Yevgeniya Kaganovich: grow
Yevgeniya Kaganovich conceived of grow as a series of durational installations in public buildings throughout the Milwaukee area. At each location, a system of interconnected plant-like forms, simulating a self-propagating organism in multiple stages of development, would grow over time. These systems were created from recycled plastic bags, and their growth rate was determined by the number of bags accumulated in an official recycling bin at each site. The layers of plastic were fused to create a surface similar to leather or skin, molded into plant-like forms, connected with plastic bag “thread” and stuffed with more bags. Like weeds, these organisms were meant to grow into unused and overlooked spaces: niches, stairwells, and other peripheral and forgotten architectural elements.
The project launched in October 2012 at the Lynden Sculpture Garden, where it continued for four years.
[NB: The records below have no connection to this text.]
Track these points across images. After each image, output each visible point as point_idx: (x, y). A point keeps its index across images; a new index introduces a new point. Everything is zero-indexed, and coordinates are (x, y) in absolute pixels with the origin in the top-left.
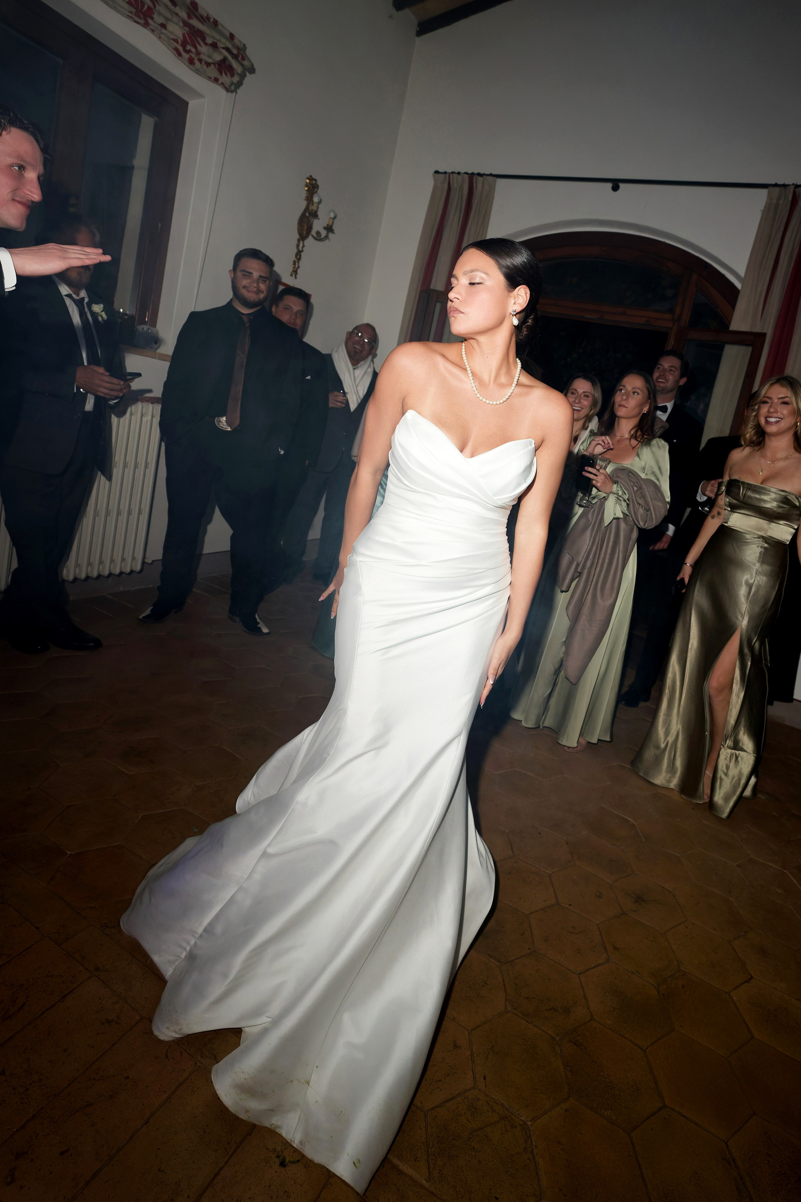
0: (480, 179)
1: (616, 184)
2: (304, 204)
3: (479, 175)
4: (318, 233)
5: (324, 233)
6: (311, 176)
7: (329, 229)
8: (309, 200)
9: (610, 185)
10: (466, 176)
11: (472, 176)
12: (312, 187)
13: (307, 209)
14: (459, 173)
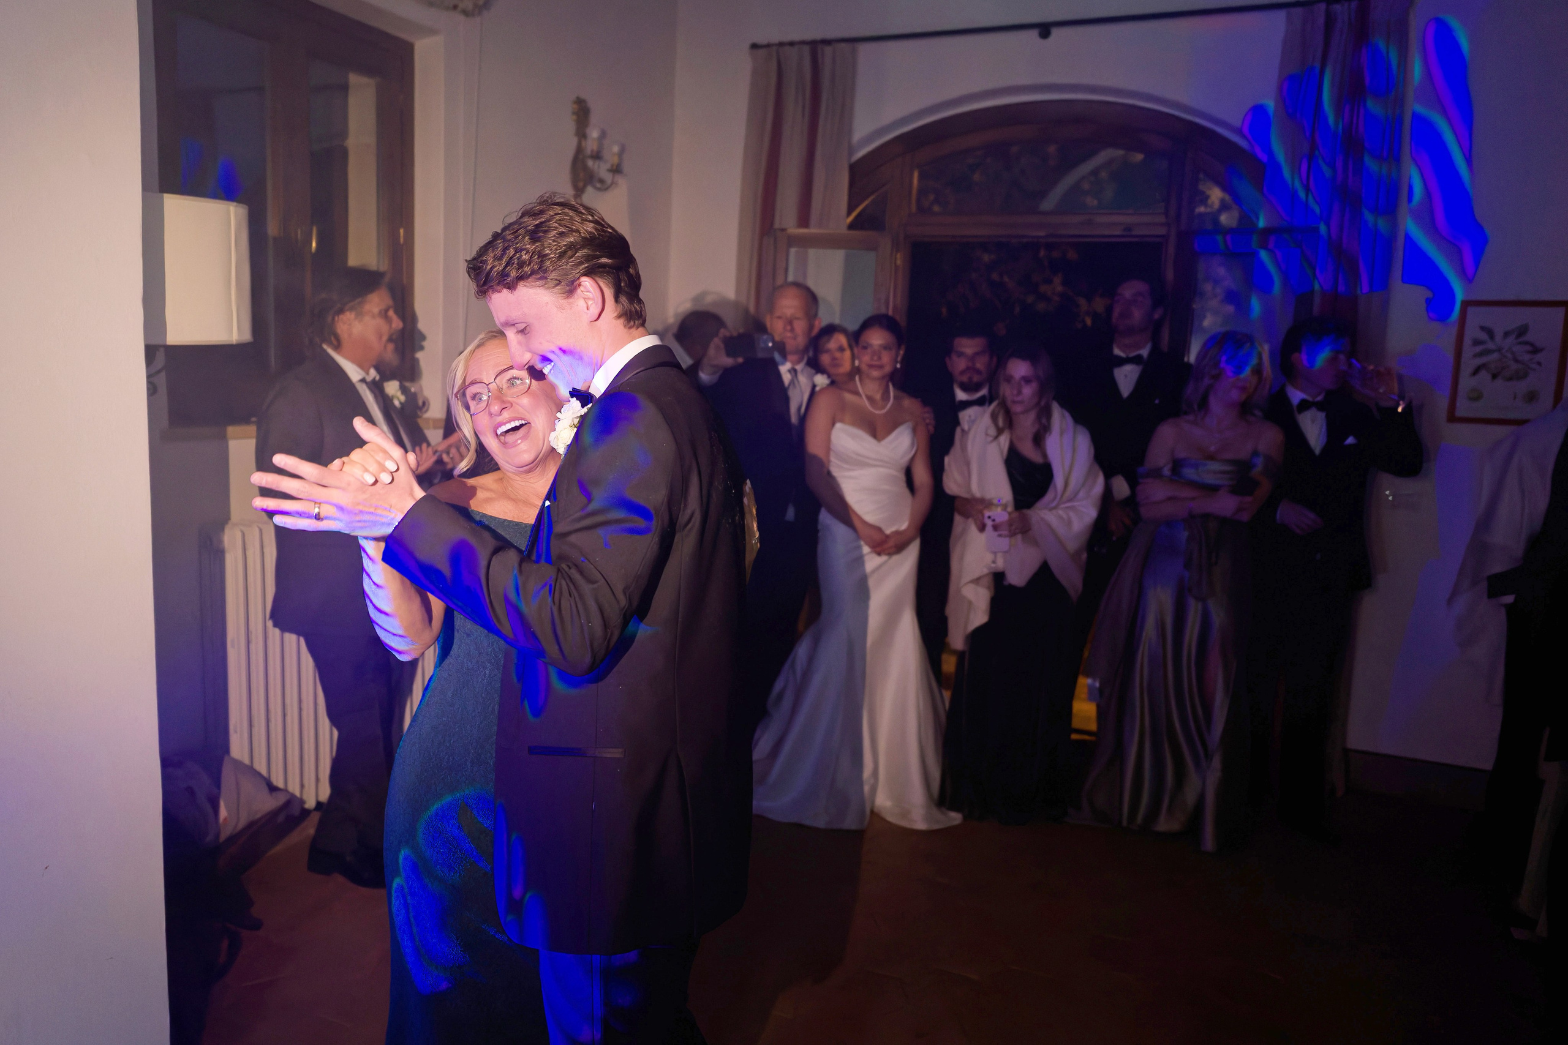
0: (828, 50)
1: (1045, 30)
2: (573, 142)
3: (827, 42)
4: (601, 181)
5: (608, 177)
6: (578, 98)
7: (617, 170)
8: (581, 134)
9: (1034, 34)
10: (806, 49)
11: (816, 46)
12: (582, 112)
13: (579, 150)
14: (792, 44)
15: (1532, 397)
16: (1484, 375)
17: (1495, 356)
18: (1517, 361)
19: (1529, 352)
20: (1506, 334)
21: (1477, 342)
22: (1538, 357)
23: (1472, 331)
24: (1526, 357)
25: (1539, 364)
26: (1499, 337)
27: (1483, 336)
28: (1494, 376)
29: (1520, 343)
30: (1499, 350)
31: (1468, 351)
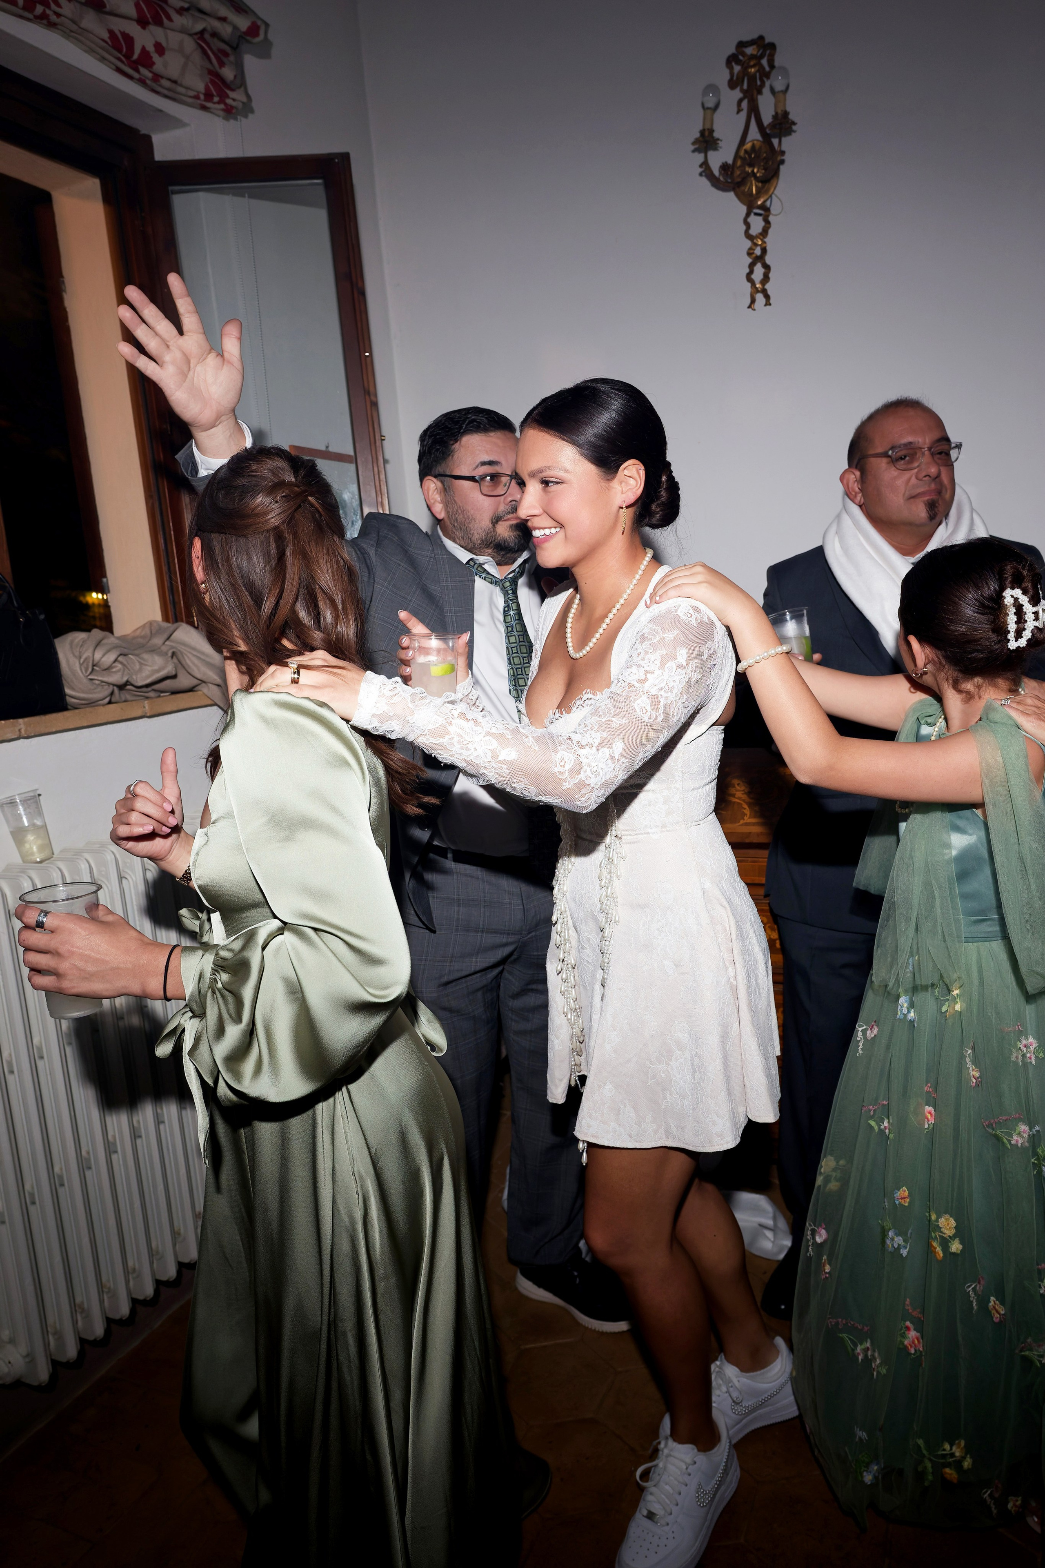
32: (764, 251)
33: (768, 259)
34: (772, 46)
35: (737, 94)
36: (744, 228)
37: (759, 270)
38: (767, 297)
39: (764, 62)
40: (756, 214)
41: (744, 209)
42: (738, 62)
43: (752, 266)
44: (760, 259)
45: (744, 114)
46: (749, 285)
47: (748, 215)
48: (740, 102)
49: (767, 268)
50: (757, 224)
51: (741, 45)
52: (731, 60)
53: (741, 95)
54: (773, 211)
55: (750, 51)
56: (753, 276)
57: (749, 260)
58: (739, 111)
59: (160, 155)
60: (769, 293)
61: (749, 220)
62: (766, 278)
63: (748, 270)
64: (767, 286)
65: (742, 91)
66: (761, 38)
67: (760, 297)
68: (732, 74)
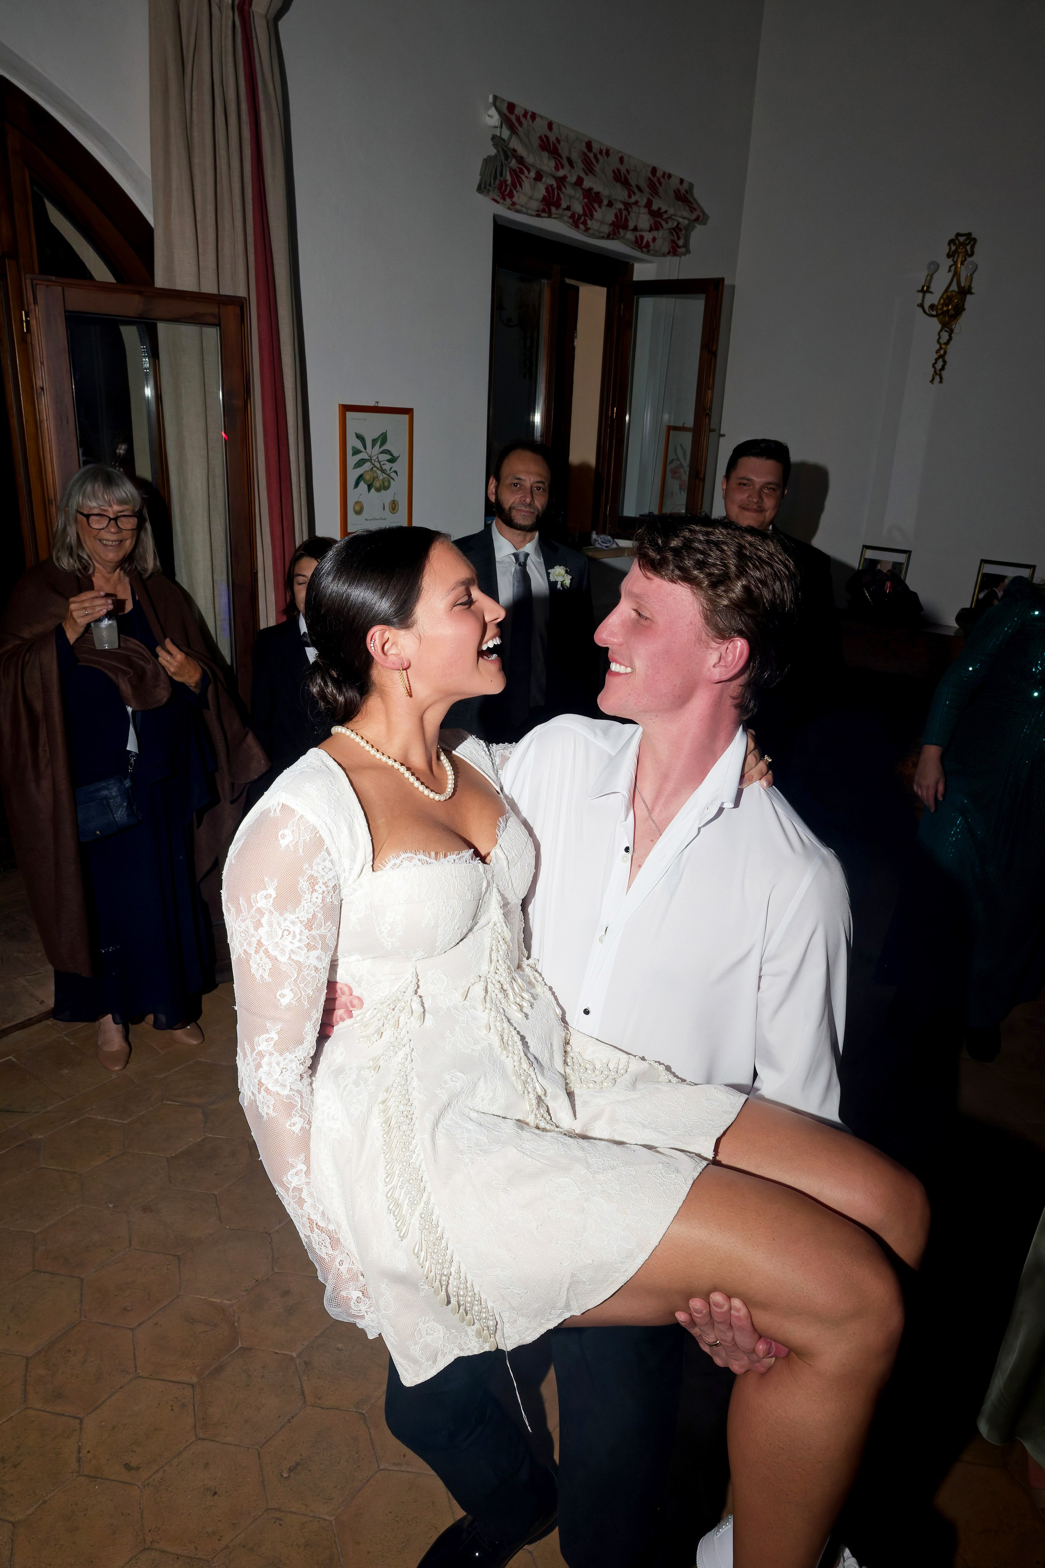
15: (394, 507)
16: (363, 486)
17: (367, 466)
18: (383, 471)
19: (389, 461)
20: (374, 442)
21: (356, 452)
22: (395, 466)
23: (352, 442)
24: (387, 467)
25: (396, 472)
26: (369, 444)
27: (359, 446)
28: (370, 487)
29: (381, 453)
30: (370, 460)
31: (351, 460)
32: (945, 353)
33: (947, 358)
34: (975, 240)
35: (950, 262)
36: (937, 337)
37: (940, 363)
38: (941, 378)
39: (968, 247)
40: (945, 331)
41: (940, 326)
42: (955, 244)
43: (937, 360)
44: (942, 357)
45: (951, 274)
46: (933, 369)
47: (941, 331)
48: (951, 267)
49: (945, 362)
50: (945, 336)
51: (958, 235)
52: (951, 242)
53: (952, 263)
54: (956, 331)
55: (962, 239)
56: (936, 366)
57: (936, 356)
58: (950, 271)
59: (636, 277)
60: (943, 376)
61: (941, 334)
62: (943, 368)
63: (934, 361)
64: (943, 372)
65: (953, 260)
66: (970, 234)
67: (937, 378)
68: (950, 249)
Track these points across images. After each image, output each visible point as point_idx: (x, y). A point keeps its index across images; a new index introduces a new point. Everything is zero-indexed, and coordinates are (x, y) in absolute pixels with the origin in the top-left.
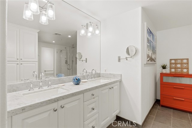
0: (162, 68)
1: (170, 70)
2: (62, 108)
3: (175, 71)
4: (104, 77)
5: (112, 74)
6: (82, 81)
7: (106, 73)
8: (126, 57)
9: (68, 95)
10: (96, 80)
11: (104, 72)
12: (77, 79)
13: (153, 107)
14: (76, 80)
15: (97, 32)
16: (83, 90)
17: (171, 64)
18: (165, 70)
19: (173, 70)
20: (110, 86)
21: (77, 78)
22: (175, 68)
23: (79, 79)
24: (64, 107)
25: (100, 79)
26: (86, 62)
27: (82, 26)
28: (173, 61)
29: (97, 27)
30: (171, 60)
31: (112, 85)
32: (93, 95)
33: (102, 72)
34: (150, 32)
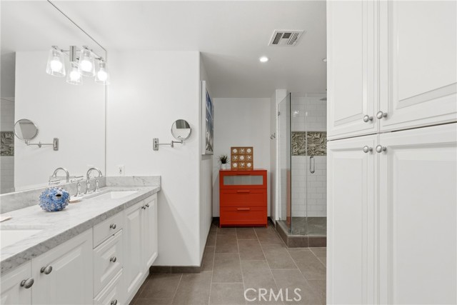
0: (221, 162)
1: (232, 165)
2: (47, 273)
3: (238, 166)
4: (116, 185)
5: (139, 177)
6: (72, 198)
7: (122, 175)
8: (173, 142)
9: (60, 235)
10: (100, 194)
11: (118, 175)
12: (59, 195)
13: (210, 232)
14: (56, 198)
15: (102, 75)
16: (93, 219)
17: (233, 154)
18: (224, 165)
19: (235, 165)
20: (141, 204)
21: (61, 193)
22: (239, 162)
23: (64, 193)
24: (51, 269)
25: (109, 191)
26: (56, 148)
27: (54, 47)
28: (235, 151)
29: (101, 62)
30: (232, 148)
31: (146, 201)
32: (114, 228)
33: (111, 173)
34: (209, 100)
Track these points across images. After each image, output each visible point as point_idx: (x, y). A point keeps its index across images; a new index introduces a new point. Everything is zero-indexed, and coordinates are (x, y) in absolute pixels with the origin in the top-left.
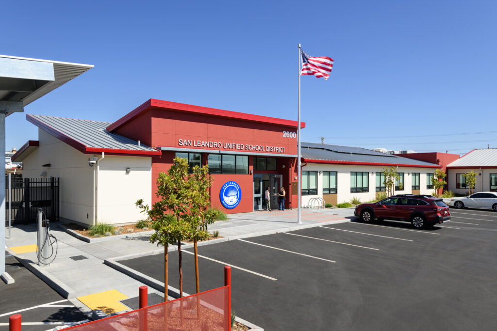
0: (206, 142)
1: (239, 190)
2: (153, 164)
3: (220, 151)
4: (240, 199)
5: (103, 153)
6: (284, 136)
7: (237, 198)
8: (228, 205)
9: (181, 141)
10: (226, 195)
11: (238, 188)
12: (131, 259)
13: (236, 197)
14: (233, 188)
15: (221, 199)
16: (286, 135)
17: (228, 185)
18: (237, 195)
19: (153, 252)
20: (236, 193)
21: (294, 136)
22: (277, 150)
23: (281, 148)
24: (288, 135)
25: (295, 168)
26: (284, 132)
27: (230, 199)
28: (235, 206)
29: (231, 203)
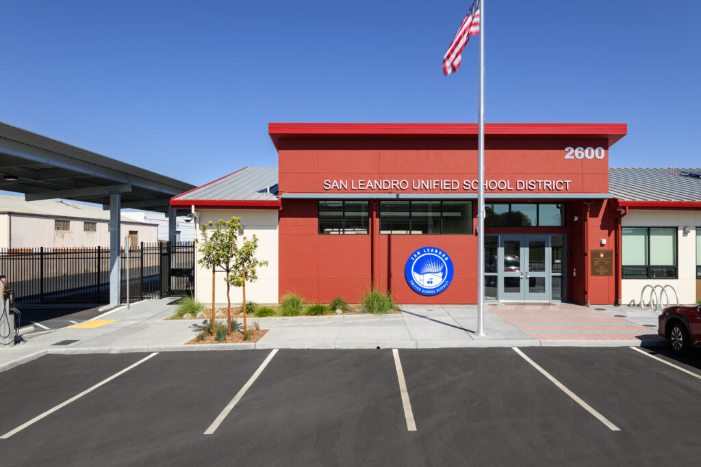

This was Kaganovich’s first foray into extended community engagement. In addition to placing a bin at Lynden and inviting people to drop off their used plastic bags, she and her student researchers offered free monthly workshops, teaching the public how to manipulate plastic bags as a raw material to create more forms and plantings. During that time, there were additional “plantings” at multiple locations throughout the city of Milwaukee, and also in Florida, Texas, and Pennsylvania.
“My goals for grow,” Kaganovich observed at the beginning of the project, “are to transform an artificial manipulated material into a seemingly unchecked, feral, opportunistic growth; to visualize and punctuate reuse by juxtaposing it with slow, methodical, labor-intensive making that plays with control, ‘craftiness,’ and precision; and to speculate about how artificial lifecycles are sustained.”